Document segment:
===============

Pipes and streams in Linux
Using stdout
and stdin
we can connect programs and write to arbitrary files. This level of decoupling makes it
simple to change part of the process and even allows programs written in different programming languages to be used
within a single process.
It's important not to use stdout
and stdin
for other types of output like progress and errors. Write that to
stderr
.
Output redirection
Write to file
The >
redirection operator writes anything that is written to stdout
to a file.
./fetch > rawdata.json
Read from file
The <
redirection operator will read a file and stream it to stdin
.
./process < rawdata.json
Combining read and write
You can combine the >
and <
operator, but you can't use it to modify a file.
./process < rawdata.json > data.json
Pipe
Stream by having fetch
is write to stdout
and process
is read from stdin
.
./fetch | ./process
You can redirect the output of process
to a file
./fetch | ./process > data.json
or pipe it to another process.
./fetch | ./process | ./store
tee
The bash program tee
can be used to do multiple things with the output of a process.

===============

Data extract:
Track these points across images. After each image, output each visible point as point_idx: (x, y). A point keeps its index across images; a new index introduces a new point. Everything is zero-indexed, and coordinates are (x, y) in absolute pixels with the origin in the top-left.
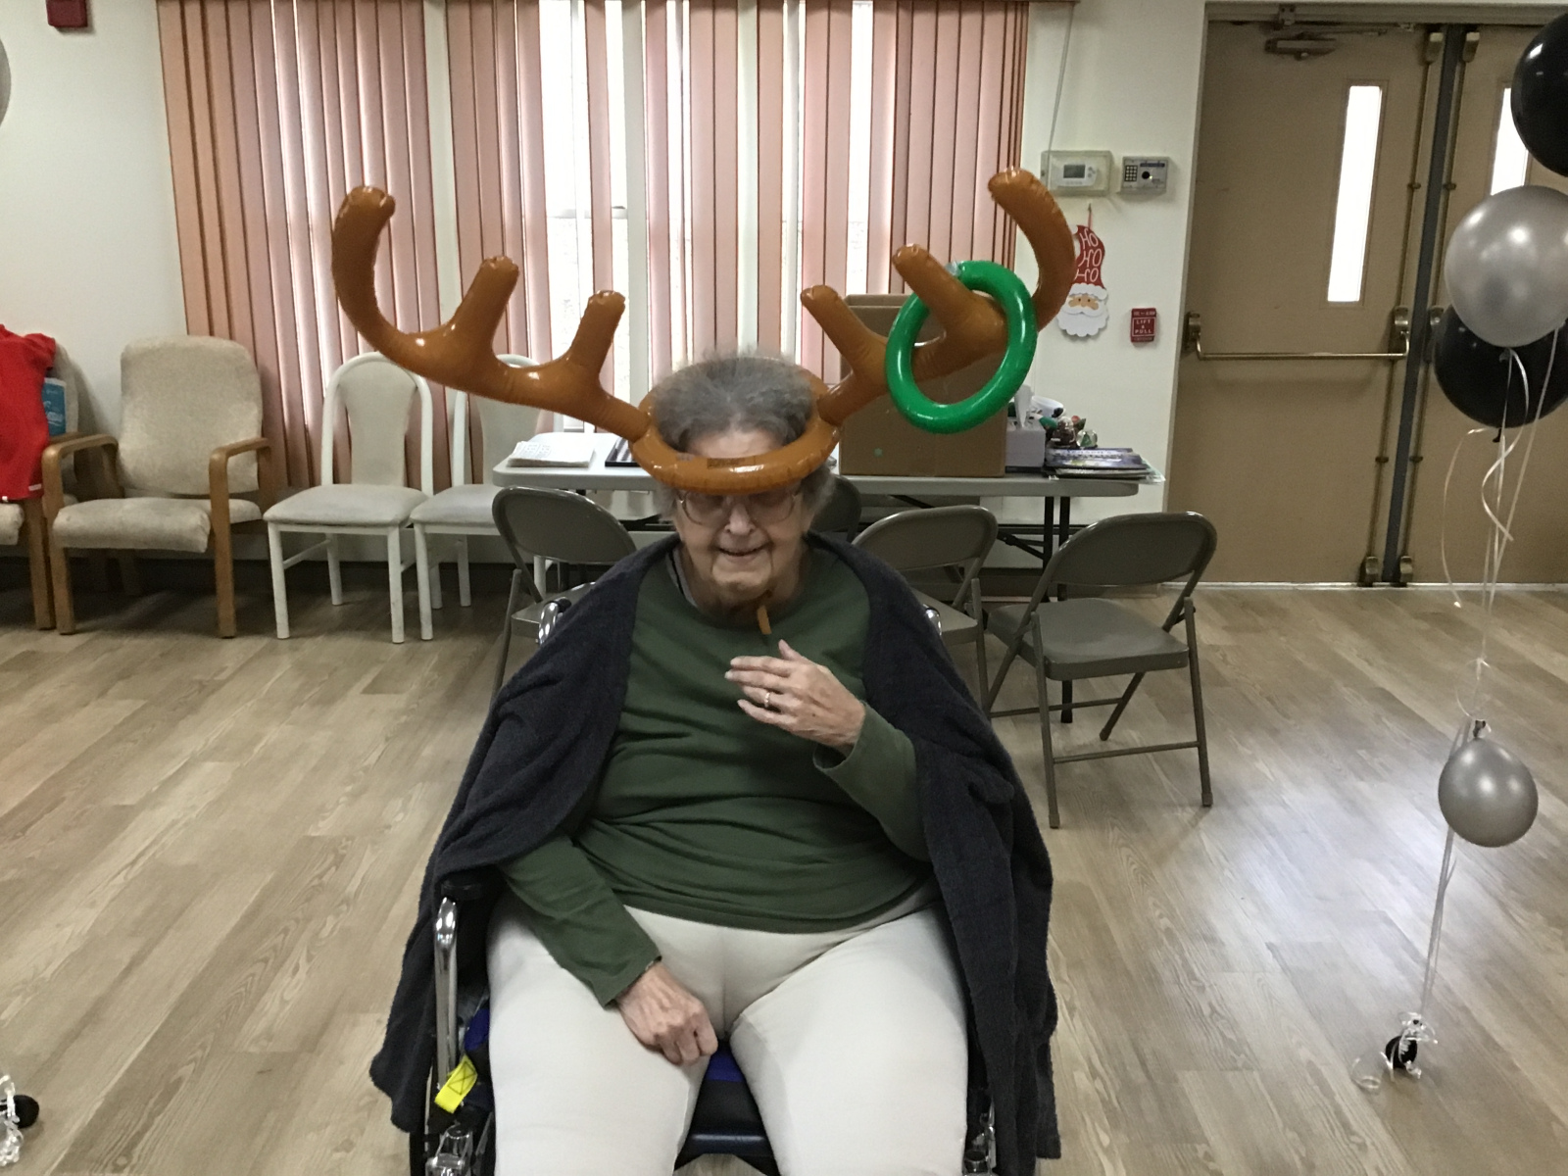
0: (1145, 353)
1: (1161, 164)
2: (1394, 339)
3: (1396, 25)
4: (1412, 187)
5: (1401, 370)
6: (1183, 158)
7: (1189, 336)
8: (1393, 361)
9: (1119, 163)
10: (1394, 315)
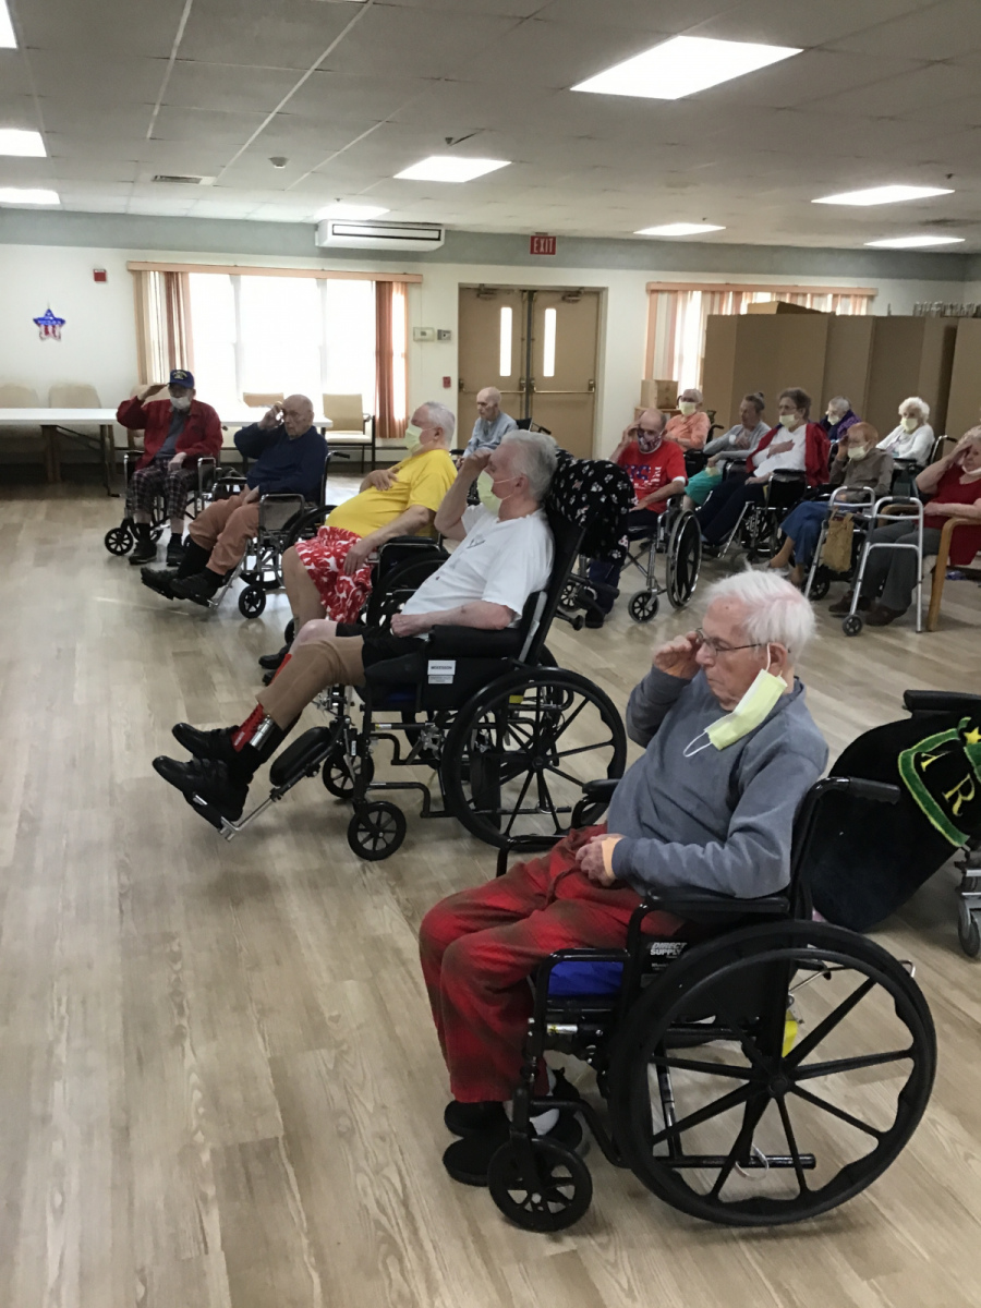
0: (447, 391)
1: (448, 332)
2: (521, 388)
3: (513, 291)
4: (523, 340)
5: (524, 396)
6: (454, 328)
7: (461, 386)
8: (521, 394)
9: (436, 331)
10: (521, 379)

===============

Task brief:
Continue the Linux pipes and streams text from its last sentence, in the same style.

Output for this exercise:
Pipe and store
You can specify a file to save the data to, while keeping your pipeline.
./fetch | ./process | tee data.json | ./store
Pipe to multiple processes
tee
can also be used to create a subpipeline.
./fetch | ./process | tee >(./fetch-images | ./store-images) | ./store-data
Stream over the network
We can use simple TCP socket streams to pipe data to another server. This allows splitting the process across machines.
On server B (192.168.0.101) listen to port 9000 and stream it to process
and store
.
nc -l 9000 | ./process | ./store
On server A we fetch and write the contents to port 9000 of server B.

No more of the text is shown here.